(Dataset records)
== Segment start ==

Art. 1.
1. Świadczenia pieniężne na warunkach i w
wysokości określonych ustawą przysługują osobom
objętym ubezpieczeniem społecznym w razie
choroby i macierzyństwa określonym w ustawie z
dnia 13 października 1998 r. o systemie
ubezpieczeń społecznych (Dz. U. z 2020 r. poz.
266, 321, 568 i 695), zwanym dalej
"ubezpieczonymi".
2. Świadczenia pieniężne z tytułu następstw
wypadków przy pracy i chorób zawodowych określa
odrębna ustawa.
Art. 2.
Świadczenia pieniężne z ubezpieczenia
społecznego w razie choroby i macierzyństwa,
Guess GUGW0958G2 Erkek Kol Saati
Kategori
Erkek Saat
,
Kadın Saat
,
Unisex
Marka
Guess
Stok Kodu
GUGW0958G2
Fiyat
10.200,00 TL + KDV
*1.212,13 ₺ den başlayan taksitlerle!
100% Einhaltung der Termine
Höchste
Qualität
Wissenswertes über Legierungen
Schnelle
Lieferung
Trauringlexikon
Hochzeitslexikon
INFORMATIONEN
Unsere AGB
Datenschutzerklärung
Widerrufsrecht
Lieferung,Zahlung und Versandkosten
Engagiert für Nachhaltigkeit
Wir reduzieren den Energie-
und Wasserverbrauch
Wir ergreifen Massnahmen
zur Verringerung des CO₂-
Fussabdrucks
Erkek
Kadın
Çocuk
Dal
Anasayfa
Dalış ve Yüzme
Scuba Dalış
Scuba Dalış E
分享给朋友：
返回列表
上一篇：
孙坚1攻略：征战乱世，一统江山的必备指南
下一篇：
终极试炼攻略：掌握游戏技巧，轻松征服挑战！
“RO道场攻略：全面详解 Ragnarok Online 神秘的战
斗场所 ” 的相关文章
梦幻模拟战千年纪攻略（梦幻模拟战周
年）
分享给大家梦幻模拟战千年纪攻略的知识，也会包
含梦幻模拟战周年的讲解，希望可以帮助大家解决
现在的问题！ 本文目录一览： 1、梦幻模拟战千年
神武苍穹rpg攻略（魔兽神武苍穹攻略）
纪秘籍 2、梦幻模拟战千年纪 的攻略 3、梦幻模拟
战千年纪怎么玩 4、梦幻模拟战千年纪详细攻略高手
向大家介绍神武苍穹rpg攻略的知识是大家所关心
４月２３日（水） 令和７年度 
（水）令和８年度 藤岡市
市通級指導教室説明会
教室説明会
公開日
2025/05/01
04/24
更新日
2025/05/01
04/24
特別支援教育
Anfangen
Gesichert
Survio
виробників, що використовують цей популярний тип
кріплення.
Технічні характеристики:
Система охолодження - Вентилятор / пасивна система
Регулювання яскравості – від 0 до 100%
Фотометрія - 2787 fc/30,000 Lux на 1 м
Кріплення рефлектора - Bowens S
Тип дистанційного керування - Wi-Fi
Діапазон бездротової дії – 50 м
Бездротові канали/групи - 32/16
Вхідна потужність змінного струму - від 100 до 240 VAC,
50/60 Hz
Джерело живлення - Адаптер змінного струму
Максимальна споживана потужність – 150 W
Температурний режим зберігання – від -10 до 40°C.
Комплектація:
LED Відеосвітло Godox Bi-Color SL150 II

== Segment end ==

→ **EXERCISE**: Your reply should consist of all the records, restated exactly.

→ **SOLUTION**:
Art. 1.
1. Świadczenia pieniężne na warunkach i w
wysokości określonych ustawą przysługują osobom
objętym ubezpieczeniem społecznym w razie
choroby i macierzyństwa określonym w ustawie z
dnia 13 października 1998 r. o systemie
ubezpieczeń społecznych (Dz. U. z 2020 r. poz.
266, 321, 568 i 695), zwanym dalej
"ubezpieczonymi".
2. Świadczenia pieniężne z tytułu następstw
wypadków przy pracy i chorób zawodowych określa
odrębna ustawa.
Art. 2.
Świadczenia pieniężne z ubezpieczenia
społecznego w razie choroby i macierzyństwa,
Guess GUGW0958G2 Erkek Kol Saati
Kategori
Erkek Saat
,
Kadın Saat
,
Unisex
Marka
Guess
Stok Kodu
GUGW0958G2
Fiyat
10.200,00 TL + KDV
*1.212,13 ₺ den başlayan taksitlerle!
100% Einhaltung der Termine
Höchste
Qualität
Wissenswertes über Legierungen
Schnelle
Lieferung
Trauringlexikon
Hochzeitslexikon
INFORMATIONEN
Unsere AGB
Datenschutzerklärung
Widerrufsrecht
Lieferung,Zahlung und Versandkosten
Engagiert für Nachhaltigkeit
Wir reduzieren den Energie-
und Wasserverbrauch
Wir ergreifen Massnahmen
zur Verringerung des CO₂-
Fussabdrucks
Erkek
Kadın
Çocuk
Dal
Anasayfa
Dalış ve Yüzme
Scuba Dalış
Scuba Dalış E
分享给朋友：
返回列表
上一篇：
孙坚1攻略：征战乱世，一统江山的必备指南
下一篇：
终极试炼攻略：掌握游戏技巧，轻松征服挑战！
“RO道场攻略：全面详解 Ragnarok Online 神秘的战
斗场所 ” 的相关文章
梦幻模拟战千年纪攻略（梦幻模拟战周
年）
分享给大家梦幻模拟战千年纪攻略的知识，也会包
含梦幻模拟战周年的讲解，希望可以帮助大家解决
现在的问题！ 本文目录一览： 1、梦幻模拟战千年
神武苍穹rpg攻略（魔兽神武苍穹攻略）
纪秘籍 2、梦幻模拟战千年纪 的攻略 3、梦幻模拟
战千年纪怎么玩 4、梦幻模拟战千年纪详细攻略高手
向大家介绍神武苍穹rpg攻略的知识是大家所关心
４月２３日（水） 令和７年度 
（水）令和８年度 藤岡市
市通級指導教室説明会
教室説明会
公開日
2025/05/01
04/24
更新日
2025/05/01
04/24
特別支援教育
Anfangen
Gesichert
Survio
виробників, що використовують цей популярний тип
кріплення.
Технічні характеристики:
Система охолодження - Вентилятор / пасивна система
Регулювання яскравості – від 0 до 100%
Фотометрія - 2787 fc/30,000 Lux на 1 м
Кріплення рефлектора - Bowens S
Тип дистанційного керування - Wi-Fi
Діапазон бездротової дії – 50 м
Бездротові канали/групи - 32/16
Вхідна потужність змінного струму - від 100 до 240 VAC,
50/60 Hz
Джерело живлення - Адаптер змінного струму
Максимальна споживана потужність – 150 W
Температурний режим зберігання – від -10 до 40°C.
Комплектація:
LED Відеосвітло Godox Bi-Color SL150 II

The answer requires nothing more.